- [Consignes]
A. Indiquez si chacune des affirmations suivantes concorde avec l'extrait sur Nicolas Jaar, en répondant oui ou non et en citant exactement les mots décisifs de l'extrait : (i) Space Is Only Noise doit paraître sur Circus Company ; (ii) la compilation de Clown & Sunset est aussi proposée en vinyle ; (iii) cette compilation est la première du label Clown & Sunset.
B. Recopiez, s'il vous plaît, le passage de l'extrait sur Nicolas Jaar compris entre « 2010 laissera probablement » et « communiqué de presse. », ces deux passages inclus.
C. Résumez l'extrait sur Nicolas Jaar en deux phrases.

- [Extrait du texte]
------------------------------

2010 laissera probablement un bon souvenir à Nicolas Jaar. L’année aura suffi au jeune homme pour s’imposer parmi les producteurs les plus surveillés de la planète grâce à quelques brillants EP. Avant d’entamer 2011 avec Space Is Only Noise, son premier album à paraître sur Circus Company, le New Yorkais d’origine chilienne se paie le luxe d’une dernière sortie avec la première compilation de son propre label, Clown & Sunset, disponible uniquement en téléchargement et sur clé USB. Si l’on peut regretter ce snobisme digital, il est difficile de nier la qualité intrinsèque de l’objet, qui donne l’occasion de découvrir les deux artistes en devenir qui gravitent autour du prodige. Ou du moins, c’est ce qu’affirme le communiqué de presse.

------------------------------

- [Lignes répertoriées]
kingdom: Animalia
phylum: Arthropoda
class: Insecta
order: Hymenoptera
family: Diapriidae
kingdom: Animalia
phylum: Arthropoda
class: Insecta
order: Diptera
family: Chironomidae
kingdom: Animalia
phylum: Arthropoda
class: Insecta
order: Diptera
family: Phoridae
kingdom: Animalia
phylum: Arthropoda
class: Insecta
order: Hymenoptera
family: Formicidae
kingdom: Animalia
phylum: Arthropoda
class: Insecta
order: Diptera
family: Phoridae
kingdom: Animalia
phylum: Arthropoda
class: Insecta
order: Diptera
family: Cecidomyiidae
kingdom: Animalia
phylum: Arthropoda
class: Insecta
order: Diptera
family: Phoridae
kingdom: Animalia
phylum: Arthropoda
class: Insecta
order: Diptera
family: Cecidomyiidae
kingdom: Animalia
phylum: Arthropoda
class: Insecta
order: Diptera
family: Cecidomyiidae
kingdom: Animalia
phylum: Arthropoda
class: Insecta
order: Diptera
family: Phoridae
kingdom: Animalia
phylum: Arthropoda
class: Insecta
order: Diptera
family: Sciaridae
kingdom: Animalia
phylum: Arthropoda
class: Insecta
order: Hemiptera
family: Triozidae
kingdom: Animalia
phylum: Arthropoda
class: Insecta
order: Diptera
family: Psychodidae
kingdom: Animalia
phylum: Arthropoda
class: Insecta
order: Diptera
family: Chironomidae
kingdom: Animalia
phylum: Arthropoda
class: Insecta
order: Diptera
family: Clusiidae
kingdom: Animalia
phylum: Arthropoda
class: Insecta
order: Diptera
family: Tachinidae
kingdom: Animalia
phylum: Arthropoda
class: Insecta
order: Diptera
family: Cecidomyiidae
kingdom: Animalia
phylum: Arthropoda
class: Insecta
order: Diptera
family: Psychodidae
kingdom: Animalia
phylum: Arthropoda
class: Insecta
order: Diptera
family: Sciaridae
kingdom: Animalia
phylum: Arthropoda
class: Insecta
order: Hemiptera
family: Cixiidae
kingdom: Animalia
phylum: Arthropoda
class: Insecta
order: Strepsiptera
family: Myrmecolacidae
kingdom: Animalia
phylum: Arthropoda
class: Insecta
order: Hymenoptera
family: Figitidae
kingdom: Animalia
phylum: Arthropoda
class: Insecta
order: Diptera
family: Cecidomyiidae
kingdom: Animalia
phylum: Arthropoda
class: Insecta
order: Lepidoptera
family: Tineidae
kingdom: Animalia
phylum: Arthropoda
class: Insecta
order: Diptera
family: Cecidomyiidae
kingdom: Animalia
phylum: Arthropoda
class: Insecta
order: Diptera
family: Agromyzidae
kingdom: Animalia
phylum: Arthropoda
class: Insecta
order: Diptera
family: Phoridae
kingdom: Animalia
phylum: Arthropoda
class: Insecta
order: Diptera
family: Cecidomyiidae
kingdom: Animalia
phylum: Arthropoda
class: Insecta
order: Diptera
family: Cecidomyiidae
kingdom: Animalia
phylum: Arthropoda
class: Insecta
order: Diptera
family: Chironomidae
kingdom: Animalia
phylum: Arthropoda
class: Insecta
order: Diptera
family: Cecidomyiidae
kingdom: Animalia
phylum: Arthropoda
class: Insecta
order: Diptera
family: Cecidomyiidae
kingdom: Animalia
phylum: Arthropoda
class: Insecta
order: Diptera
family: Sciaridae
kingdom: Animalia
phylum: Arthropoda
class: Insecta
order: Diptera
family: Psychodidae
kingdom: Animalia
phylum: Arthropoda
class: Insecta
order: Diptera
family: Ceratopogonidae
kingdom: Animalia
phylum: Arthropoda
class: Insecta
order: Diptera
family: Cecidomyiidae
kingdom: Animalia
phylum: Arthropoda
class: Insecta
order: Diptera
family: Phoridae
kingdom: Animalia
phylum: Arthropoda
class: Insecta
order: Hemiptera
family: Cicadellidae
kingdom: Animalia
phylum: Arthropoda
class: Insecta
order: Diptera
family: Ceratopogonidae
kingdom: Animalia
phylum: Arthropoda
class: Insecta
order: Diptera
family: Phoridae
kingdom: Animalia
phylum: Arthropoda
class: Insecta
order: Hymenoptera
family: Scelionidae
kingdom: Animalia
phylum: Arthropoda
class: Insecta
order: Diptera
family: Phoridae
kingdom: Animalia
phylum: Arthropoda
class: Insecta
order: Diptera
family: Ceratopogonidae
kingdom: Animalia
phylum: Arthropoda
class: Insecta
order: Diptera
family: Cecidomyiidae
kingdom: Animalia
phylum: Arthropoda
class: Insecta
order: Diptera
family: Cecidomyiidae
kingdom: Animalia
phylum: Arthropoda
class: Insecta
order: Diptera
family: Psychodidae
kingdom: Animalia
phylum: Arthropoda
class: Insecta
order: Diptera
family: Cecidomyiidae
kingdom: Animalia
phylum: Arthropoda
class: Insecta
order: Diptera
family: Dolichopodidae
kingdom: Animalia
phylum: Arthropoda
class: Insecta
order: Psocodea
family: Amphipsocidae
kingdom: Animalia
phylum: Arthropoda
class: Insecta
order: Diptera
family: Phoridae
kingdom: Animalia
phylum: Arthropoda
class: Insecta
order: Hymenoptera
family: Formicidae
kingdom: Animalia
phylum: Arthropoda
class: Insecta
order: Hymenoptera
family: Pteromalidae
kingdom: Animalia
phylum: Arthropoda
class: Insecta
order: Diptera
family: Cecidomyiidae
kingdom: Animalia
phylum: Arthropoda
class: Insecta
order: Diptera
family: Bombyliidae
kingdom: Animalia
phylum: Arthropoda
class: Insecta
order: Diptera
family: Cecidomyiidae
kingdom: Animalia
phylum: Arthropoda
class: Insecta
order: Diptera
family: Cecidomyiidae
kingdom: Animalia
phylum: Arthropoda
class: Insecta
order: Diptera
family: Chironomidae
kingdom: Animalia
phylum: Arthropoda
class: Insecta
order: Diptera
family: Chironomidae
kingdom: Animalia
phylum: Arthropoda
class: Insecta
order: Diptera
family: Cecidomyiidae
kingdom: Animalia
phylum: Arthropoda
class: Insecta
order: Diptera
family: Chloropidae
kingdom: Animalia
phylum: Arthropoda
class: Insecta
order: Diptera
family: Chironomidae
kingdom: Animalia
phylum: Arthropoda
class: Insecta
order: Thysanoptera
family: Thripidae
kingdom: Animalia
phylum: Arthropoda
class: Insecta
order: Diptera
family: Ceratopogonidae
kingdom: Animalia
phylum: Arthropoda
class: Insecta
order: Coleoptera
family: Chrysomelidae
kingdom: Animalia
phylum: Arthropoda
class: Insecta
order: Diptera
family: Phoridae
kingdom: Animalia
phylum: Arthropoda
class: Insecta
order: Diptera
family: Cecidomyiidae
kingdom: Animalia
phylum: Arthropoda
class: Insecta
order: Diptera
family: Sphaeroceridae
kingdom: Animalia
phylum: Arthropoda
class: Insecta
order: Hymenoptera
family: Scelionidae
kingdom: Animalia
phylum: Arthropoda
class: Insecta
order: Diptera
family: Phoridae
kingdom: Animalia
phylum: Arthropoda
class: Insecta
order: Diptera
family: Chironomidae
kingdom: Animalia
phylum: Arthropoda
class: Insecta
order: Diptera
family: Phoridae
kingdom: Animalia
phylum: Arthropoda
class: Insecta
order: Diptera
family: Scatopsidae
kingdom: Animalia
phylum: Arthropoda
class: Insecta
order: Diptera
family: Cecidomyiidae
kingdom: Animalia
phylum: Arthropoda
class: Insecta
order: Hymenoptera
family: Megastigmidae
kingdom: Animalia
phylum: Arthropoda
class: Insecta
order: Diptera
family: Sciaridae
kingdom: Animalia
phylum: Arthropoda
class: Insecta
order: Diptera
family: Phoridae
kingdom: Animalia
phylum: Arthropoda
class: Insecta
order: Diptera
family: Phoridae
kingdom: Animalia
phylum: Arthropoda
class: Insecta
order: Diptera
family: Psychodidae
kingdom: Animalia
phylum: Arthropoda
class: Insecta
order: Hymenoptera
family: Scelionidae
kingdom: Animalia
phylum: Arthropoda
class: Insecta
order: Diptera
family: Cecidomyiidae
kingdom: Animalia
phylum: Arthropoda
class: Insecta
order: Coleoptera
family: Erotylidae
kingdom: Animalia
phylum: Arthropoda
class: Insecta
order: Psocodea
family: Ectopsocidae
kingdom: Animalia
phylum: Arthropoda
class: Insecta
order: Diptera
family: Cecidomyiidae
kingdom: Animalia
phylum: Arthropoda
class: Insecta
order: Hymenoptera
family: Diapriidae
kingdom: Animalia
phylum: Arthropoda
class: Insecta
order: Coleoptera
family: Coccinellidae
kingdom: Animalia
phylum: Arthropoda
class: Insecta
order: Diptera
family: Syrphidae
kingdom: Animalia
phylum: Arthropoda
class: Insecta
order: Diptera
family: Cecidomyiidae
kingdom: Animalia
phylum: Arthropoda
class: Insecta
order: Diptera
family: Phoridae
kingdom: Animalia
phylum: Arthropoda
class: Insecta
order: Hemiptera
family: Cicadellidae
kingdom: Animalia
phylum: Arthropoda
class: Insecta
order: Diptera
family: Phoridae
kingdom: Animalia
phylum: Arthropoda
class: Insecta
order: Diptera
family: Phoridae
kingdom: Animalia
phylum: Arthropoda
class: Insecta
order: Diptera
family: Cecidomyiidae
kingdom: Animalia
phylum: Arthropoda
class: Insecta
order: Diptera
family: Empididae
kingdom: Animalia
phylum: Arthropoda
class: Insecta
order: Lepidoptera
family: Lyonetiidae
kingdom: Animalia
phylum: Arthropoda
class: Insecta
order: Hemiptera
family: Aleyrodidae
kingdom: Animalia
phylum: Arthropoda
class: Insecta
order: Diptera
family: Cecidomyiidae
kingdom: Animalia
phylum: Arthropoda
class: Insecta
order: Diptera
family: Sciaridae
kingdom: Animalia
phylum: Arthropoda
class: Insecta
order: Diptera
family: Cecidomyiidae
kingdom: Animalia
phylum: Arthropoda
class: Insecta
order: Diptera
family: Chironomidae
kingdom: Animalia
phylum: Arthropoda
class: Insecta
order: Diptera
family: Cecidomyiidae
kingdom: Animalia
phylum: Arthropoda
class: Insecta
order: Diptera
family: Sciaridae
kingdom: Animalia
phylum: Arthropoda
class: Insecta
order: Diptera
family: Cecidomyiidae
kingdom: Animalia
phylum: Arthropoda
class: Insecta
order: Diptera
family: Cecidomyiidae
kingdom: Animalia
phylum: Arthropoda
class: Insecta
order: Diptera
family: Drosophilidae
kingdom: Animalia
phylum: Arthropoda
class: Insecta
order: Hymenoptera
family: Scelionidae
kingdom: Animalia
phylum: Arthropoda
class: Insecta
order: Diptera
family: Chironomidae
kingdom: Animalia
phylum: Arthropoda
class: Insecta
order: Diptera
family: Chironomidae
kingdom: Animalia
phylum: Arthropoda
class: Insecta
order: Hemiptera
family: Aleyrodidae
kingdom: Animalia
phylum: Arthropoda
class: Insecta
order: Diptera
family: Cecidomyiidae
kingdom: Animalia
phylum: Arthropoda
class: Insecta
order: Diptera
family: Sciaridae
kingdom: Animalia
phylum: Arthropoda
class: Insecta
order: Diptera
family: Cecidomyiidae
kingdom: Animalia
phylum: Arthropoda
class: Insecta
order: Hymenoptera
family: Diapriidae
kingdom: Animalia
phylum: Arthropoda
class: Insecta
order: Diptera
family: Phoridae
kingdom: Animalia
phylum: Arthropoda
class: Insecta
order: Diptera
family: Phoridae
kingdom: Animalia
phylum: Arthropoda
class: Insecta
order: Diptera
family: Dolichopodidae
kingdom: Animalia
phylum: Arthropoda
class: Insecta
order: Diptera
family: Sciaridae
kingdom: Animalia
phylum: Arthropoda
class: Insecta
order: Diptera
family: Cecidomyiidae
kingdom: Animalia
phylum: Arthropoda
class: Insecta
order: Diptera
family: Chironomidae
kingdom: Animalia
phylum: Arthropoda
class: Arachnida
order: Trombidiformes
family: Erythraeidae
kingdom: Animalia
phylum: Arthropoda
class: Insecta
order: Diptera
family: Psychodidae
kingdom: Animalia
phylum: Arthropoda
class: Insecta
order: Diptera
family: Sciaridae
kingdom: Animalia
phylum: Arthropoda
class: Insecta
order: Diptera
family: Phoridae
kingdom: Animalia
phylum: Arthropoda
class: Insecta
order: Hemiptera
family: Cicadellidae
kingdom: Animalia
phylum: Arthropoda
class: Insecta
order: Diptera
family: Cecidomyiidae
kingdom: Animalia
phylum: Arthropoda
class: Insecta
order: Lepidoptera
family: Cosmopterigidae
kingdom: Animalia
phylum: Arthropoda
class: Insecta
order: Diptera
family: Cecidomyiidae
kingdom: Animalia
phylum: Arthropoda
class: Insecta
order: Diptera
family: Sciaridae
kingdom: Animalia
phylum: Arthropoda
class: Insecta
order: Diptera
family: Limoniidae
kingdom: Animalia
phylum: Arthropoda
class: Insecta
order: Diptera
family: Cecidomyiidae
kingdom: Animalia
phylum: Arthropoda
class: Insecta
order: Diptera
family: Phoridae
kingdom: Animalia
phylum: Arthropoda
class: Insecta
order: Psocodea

------------------------------

- [Réponses aux consignes]
A.
(i) Oui : « son premier album à paraître sur Circus Company ».
(ii) Non : « disponible uniquement en téléchargement et sur clé USB ».
(iii) Oui : « la première compilation de son propre label, Clown & Sunset ».

B.
2010 laissera probablement un bon souvenir à Nicolas Jaar. L’année aura suffi au jeune homme pour s’imposer parmi les producteurs les plus surveillés de la planète grâce à quelques brillants EP. Avant d’entamer 2011 avec Space Is Only Noise, son premier album à paraître sur Circus Company, le New Yorkais d’origine chilienne se paie le luxe d’une dernière sortie avec la première compilation de son propre label, Clown & Sunset, disponible uniquement en téléchargement et sur clé USB. Si l’on peut regretter ce snobisme digital, il est difficile de nier la qualité intrinsèque de l’objet, qui donne l’occasion de découvrir les deux artistes en devenir qui gravitent autour du prodige. Ou du moins, c’est ce qu’affirme le communiqué de presse.

C. En 2010, quelques brillants EP ont suffi à Nicolas Jaar pour s'imposer parmi les producteurs les plus surveillés de la planète. Avant la sortie en 2011 de son premier album, Space Is Only Noise, sur Circus Company, il publie la première compilation de son label Clown & Sunset, disponible uniquement en téléchargement et sur clé USB, qui permet de découvrir deux artistes en devenir selon le communiqué de presse.